_Apply what you read_
**a)** Copy word for word the part of the forum thread about hiring cooks from "All great advice" up to and including "(Jun 2, 2016)".
**b)** Pick up the forum thread about hiring cooks and continue it after its last sentence.

All great advice above, so I'll add that being in the Midwest like myself, you might of had some cooks from Cleveland move to Chicago or New York for work or school and could be interested in moving back. When I worked in Chicago our pastry chef was from Cleveland and was looking to move back. Might be worth posting on those cities job boards also


----------



## spoiledbroth (Jun 2, 2016)

panda said:


> there's guys that do it for a pay check, they'll get the job done, but none will go the extra mile.
> there's the old vets that just want to cook and not handle any responsibility, they're your workhorses, but their ceiling is limited.
> then you have the youngsters, who don't know squat or have any awareness. some are eager to learn, but most are just dead weight.
> sometimes you'll meet middle aged folk who go through a career crisis and decide they want to give up their office job and try their luck with something they have a passion for (such as cooking) so they already have experience cooking, just not a professional setting. they normally have some talent and can learn, but most of them time they get burnt out pretty quickly and go back to their old careers.

(Landmark coordinate records)
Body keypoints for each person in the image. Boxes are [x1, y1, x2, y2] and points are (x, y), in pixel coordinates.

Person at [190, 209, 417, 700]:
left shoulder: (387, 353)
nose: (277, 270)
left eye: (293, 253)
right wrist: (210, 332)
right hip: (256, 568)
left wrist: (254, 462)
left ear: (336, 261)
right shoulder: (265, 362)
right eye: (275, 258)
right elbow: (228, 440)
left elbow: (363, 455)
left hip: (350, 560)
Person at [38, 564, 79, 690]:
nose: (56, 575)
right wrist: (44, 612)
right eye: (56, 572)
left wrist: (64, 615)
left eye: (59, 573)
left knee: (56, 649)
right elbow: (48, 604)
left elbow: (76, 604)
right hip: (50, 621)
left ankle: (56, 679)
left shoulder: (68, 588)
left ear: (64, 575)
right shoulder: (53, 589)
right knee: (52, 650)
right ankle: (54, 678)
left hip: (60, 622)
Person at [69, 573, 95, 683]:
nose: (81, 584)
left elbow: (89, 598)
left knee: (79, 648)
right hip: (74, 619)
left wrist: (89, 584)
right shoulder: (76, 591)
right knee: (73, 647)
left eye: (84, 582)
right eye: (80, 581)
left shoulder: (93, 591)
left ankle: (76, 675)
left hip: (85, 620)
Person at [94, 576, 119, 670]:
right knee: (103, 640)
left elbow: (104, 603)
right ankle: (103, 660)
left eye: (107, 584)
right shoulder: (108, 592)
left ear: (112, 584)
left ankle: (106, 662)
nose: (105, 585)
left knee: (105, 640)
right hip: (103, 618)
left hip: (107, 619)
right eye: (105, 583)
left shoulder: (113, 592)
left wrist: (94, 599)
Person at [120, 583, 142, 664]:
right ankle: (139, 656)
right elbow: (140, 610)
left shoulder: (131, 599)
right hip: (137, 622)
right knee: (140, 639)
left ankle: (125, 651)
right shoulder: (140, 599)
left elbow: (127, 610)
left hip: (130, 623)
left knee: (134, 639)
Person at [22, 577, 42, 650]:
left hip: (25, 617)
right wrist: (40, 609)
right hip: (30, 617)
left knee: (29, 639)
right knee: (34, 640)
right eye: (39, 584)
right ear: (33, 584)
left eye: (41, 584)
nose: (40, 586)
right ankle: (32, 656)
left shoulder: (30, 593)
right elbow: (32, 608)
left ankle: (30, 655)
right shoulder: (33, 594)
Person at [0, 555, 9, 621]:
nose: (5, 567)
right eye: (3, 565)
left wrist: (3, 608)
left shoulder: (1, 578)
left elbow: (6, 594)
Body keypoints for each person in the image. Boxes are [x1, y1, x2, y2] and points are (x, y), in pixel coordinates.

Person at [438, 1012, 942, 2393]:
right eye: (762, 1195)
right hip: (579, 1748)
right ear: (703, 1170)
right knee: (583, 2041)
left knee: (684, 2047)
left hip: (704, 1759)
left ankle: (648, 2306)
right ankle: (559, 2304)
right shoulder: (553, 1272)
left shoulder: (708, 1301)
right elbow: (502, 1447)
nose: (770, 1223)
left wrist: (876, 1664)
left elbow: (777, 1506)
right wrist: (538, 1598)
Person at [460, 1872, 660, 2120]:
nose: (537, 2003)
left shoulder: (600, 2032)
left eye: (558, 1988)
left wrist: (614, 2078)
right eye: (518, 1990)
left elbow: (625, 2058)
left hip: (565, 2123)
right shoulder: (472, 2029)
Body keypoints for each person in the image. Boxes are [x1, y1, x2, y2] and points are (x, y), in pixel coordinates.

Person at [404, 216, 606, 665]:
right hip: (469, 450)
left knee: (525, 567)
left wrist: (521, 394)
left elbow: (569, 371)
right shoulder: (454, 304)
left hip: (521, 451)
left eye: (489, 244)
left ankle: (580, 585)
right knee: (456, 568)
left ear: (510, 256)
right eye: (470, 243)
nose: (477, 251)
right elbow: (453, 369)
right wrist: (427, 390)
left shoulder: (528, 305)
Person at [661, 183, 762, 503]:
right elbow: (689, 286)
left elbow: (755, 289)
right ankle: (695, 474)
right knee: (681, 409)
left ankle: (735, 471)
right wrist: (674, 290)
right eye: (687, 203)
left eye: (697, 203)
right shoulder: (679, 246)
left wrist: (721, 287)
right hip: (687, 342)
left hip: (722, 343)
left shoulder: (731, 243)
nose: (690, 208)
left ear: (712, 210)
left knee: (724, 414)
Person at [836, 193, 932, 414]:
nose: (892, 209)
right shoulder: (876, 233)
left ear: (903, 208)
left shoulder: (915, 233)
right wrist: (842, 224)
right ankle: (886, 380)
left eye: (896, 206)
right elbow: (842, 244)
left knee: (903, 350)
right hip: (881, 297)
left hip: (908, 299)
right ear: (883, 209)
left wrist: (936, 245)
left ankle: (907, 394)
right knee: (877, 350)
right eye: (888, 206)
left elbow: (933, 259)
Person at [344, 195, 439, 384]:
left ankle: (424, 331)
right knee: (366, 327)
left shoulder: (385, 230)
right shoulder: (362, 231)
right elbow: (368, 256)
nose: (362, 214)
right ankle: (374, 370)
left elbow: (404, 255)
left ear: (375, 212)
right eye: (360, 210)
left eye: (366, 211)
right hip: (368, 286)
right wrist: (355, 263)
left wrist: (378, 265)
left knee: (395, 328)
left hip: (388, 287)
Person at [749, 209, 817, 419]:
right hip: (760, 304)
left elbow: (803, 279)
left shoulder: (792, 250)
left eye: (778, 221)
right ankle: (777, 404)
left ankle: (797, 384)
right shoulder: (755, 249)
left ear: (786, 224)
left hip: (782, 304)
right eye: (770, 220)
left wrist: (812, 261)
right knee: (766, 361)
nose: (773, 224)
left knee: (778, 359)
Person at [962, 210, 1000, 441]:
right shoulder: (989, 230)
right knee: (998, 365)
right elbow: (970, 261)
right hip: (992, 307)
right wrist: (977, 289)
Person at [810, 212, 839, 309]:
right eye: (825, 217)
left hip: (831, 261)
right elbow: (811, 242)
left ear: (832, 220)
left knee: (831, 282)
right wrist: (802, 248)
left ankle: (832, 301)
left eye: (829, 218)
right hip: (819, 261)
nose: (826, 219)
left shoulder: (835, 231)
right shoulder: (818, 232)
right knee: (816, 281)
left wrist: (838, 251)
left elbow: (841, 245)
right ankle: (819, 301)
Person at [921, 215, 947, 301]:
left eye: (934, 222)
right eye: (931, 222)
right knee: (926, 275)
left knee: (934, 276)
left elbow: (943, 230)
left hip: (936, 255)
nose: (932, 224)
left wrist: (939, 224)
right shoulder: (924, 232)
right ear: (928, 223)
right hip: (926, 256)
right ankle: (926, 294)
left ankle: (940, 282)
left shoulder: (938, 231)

_Results by task_
**a)**
All great advice above, so I'll add that being in the Midwest like myself, you might of had some cooks from Cleveland move to Chicago or New York for work or school and could be interested in moving back. When I worked in Chicago our pastry chef was from Cleveland and was looking to move back. Might be worth posting on those cities job boards also


----------



## spoiledbroth (Jun 2, 2016)

**b)**
> ...


well put


----------



## dizzle (Jun 5, 2016)

as others have mentioned, the industry is changing and new methods for finding cooks are needed. i definitely think that building a good relationship with a culinary school is a good idea. regardless of whether you think culinary school is necessary or not, they are popular and young people are enrolling. its on the chef to find the talent in those pools and cultivate it before someone else does.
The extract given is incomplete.